Copy in full every line of the listing below that contains the word "utility".

> [DATA FOR REVIEW]:
========

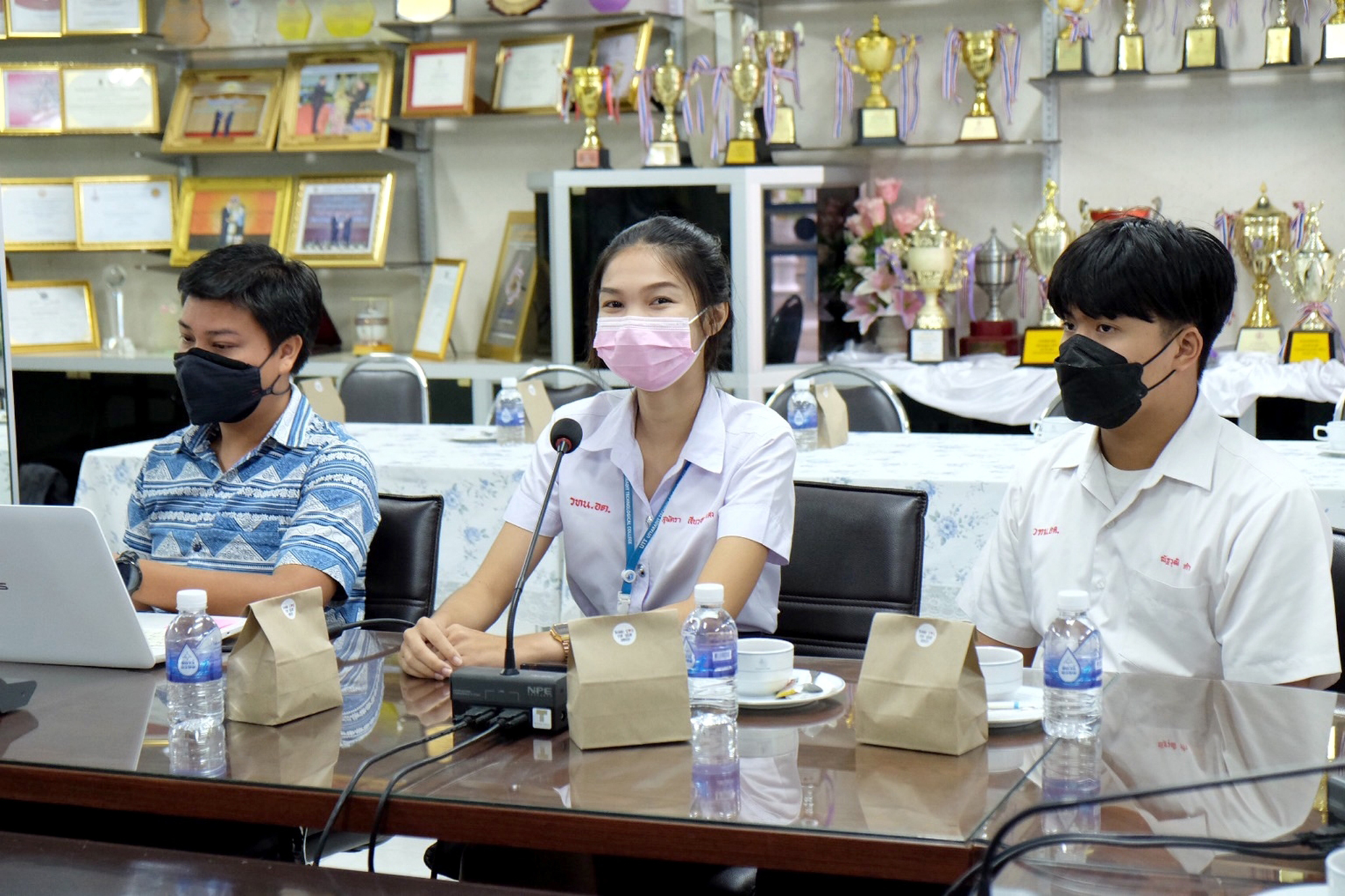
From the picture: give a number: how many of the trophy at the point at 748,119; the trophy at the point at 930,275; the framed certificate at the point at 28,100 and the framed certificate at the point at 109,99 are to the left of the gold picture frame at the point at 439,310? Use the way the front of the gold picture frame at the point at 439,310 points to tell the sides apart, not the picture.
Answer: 2

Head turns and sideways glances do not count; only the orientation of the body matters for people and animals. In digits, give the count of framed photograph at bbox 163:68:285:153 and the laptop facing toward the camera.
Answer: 1

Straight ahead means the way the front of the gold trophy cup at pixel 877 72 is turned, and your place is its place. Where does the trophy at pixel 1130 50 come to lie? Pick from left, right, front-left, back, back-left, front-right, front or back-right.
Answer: left

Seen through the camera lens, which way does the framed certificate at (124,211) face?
facing the viewer

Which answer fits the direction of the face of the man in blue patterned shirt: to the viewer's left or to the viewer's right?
to the viewer's left

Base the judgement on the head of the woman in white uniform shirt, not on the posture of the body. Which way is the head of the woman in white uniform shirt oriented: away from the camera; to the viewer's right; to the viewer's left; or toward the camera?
toward the camera

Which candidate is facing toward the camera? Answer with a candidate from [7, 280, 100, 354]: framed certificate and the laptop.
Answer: the framed certificate

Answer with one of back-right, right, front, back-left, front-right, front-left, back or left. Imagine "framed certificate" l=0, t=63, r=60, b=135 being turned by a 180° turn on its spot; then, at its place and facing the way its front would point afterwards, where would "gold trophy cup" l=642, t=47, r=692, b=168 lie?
back-right

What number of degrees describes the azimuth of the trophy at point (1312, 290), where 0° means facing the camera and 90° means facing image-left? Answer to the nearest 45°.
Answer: approximately 0°

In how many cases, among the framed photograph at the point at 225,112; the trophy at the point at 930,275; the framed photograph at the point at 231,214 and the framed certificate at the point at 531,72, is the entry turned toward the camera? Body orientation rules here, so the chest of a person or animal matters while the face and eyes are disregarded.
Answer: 4

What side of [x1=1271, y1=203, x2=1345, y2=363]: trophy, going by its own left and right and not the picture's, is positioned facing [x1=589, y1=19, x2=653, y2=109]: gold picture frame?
right

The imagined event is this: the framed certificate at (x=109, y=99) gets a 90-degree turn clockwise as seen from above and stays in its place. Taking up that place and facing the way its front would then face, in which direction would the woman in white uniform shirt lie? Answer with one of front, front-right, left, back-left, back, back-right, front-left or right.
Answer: left

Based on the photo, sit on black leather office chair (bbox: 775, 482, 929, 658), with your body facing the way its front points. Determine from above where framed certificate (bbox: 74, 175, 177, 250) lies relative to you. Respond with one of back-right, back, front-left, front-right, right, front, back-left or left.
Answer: back-right

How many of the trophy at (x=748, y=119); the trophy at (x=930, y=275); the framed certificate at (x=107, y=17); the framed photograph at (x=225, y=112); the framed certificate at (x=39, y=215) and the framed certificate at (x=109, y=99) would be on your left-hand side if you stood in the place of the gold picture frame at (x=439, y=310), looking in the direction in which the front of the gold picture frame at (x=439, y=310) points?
2

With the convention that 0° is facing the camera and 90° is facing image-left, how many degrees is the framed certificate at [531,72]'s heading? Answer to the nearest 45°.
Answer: approximately 0°

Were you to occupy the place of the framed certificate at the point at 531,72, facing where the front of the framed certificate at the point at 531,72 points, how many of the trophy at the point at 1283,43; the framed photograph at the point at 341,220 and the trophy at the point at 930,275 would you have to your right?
1

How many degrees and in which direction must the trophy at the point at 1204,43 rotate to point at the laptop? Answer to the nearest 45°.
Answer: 0° — it already faces it

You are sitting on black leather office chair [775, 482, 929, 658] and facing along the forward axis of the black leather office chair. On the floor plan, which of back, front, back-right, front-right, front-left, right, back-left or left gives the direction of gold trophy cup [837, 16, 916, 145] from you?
back

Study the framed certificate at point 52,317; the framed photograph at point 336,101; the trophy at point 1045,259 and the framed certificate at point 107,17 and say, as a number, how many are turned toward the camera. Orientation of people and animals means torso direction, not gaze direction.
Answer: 4

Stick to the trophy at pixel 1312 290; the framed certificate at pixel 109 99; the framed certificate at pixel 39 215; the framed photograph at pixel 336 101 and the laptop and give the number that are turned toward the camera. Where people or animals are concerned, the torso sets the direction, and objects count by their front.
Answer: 4
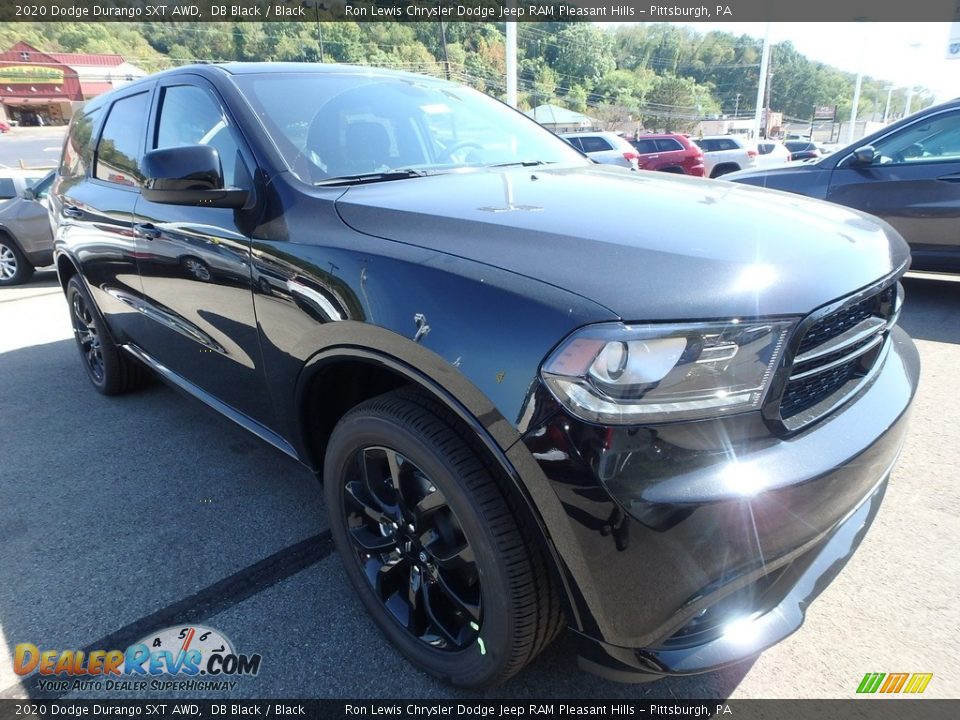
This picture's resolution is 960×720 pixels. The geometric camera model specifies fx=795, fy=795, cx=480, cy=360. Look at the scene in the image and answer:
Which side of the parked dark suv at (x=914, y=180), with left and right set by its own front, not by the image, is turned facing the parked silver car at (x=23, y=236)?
front

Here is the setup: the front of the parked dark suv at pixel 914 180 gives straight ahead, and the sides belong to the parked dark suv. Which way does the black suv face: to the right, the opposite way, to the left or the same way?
the opposite way

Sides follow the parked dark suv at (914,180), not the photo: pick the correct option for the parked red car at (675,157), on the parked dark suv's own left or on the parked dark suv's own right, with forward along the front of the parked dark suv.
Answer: on the parked dark suv's own right

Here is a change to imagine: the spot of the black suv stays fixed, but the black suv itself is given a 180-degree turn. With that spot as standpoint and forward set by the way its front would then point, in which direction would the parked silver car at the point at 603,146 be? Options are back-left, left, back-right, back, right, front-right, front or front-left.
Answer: front-right

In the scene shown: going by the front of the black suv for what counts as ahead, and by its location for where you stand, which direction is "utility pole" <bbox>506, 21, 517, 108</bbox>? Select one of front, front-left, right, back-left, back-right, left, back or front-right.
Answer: back-left

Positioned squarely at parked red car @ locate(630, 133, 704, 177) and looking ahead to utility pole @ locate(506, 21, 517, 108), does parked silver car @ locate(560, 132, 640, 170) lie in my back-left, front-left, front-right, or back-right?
front-left

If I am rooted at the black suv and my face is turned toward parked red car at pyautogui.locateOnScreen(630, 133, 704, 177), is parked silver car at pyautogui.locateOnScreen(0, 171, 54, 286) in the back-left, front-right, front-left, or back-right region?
front-left

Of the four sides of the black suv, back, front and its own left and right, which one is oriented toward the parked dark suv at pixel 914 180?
left

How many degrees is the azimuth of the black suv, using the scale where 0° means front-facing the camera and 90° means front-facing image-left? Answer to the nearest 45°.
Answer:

========

> [RESPONSE]:
In the scene shown: going by the front of the black suv for what counts as ahead, and by its location for where you stand, which direction is "utility pole" <bbox>506, 21, 517, 108</bbox>? Select one of front, front-left, right, back-left, back-right, left, back or front-right.
Positioned squarely at parked red car @ locate(630, 133, 704, 177) and looking ahead to utility pole @ locate(506, 21, 517, 108), does parked silver car @ locate(560, 132, 640, 170) lie in my back-left, front-left, front-right, or back-right?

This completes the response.